Tackling high blood pressure once and for all
Ulf Lohmann was frustrated that chronic high blood pressure had taken over his life. Then doctors offered him an innovative new treatment that completely turned things around.
For years Ulf was taking pills that didn’t seem to have any effect on his condition, which he believes deteriorated because he worked too much and didn’t know how to relax. “Along with hypertension, I also had diabetes for 25 years, and the long-time illness had left me really demoralised,” he says. “I’d become indifferent to the things I used to enjoy, like listening to music, going to films and spending time with my wife,” adds the home decorator from Germany.

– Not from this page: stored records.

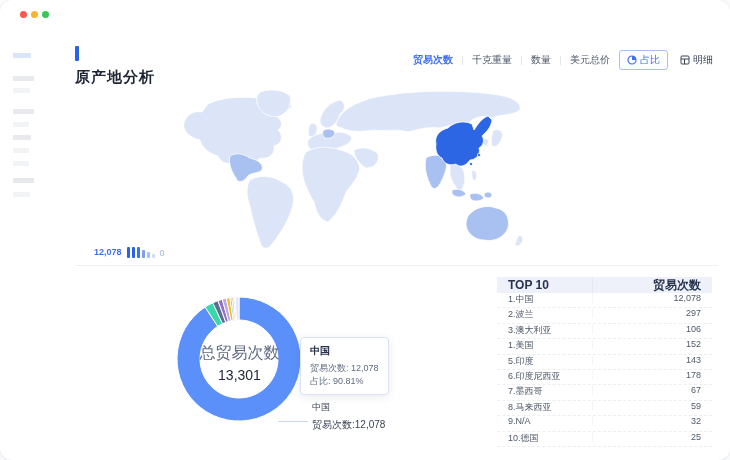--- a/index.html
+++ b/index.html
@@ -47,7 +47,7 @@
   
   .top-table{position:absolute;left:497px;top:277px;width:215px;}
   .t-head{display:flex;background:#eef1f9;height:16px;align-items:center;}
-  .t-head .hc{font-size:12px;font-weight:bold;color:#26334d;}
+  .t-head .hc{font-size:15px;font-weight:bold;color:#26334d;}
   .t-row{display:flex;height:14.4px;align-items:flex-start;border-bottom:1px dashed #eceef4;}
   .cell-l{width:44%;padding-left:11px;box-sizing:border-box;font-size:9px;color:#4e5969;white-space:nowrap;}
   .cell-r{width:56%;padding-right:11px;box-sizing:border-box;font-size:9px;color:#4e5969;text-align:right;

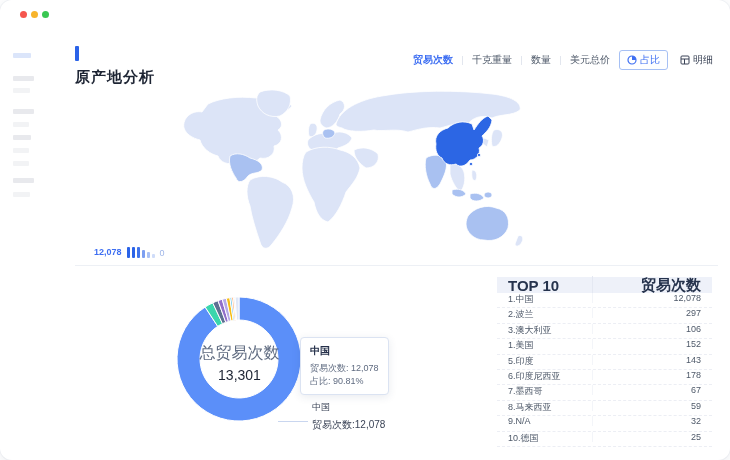--- a/index.html
+++ b/index.html
@@ -48,7 +48,7 @@
   .top-table{position:absolute;left:497px;top:277px;width:215px;}
   .t-head{display:flex;background:#eef1f9;height:16px;align-items:center;}
   .t-head .hc{font-size:15px;font-weight:bold;color:#26334d;}
-  .t-row{display:flex;height:14.4px;align-items:flex-start;border-bottom:1px dashed #eceef4;}
+  .t-row{display:flex;height:14.4px;align-items:flex-end;border-bottom:1px dashed #eceef4;flex-direction:column;}
   .cell-l{width:44%;padding-left:11px;box-sizing:border-box;font-size:9px;color:#4e5969;white-space:nowrap;}
   .cell-r{width:56%;padding-right:11px;box-sizing:border-box;font-size:9px;color:#4e5969;text-align:right;
           border-left:1px solid #f3f5f9;}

His doctor didn’t know what to do, but then the opportunity arose for Ulf to try a new therapy that had already been gaining interest among cardiologists in the US. The treatment was designed especially for people suffering from drug-resistant hypertension, in other words patients like Ulf who cannot control their high blood pressure with three or more blood pressure medications.
How it works
Similar to a pacemaker, the small device is implanted inside the patient’s body beneath the collar bone. An electrical impulse works with the body’s own natural blood pressure regulation system to relax the person’s blood vessels, making it easier for blood to flow to the body. It also slows the heart down so that it can work more efficiently and reduces fluid in the body, meaning the heart doesn’t have to work as hard.
“I was open to new ideas and this sounded like it could be the solution,” says Ulf. In November 2015 he had the minor operation to implant the device at the university hospital in Tübingen, and although he felt tired when the device was first switched on, the hypertension finally improved.
Getting on with life
“After the operation, I went back to my old self: self-confident, interested in learning about new things, polite, caring and enjoying my work. Many people noticed the change,” he comments. “I’ve always appreciated classical music and I’ve started going to concerts again.”
Doctors are able to personalise Ulf’s therapy settings via wireless communication. “Blood pressure changes all the time and in the night it goes down ‒ although not quite as low as in my youth,” he jokes. He has to drive to Tübingen twice a year for an assessment, but besides that, Ulf is just getting on with his life.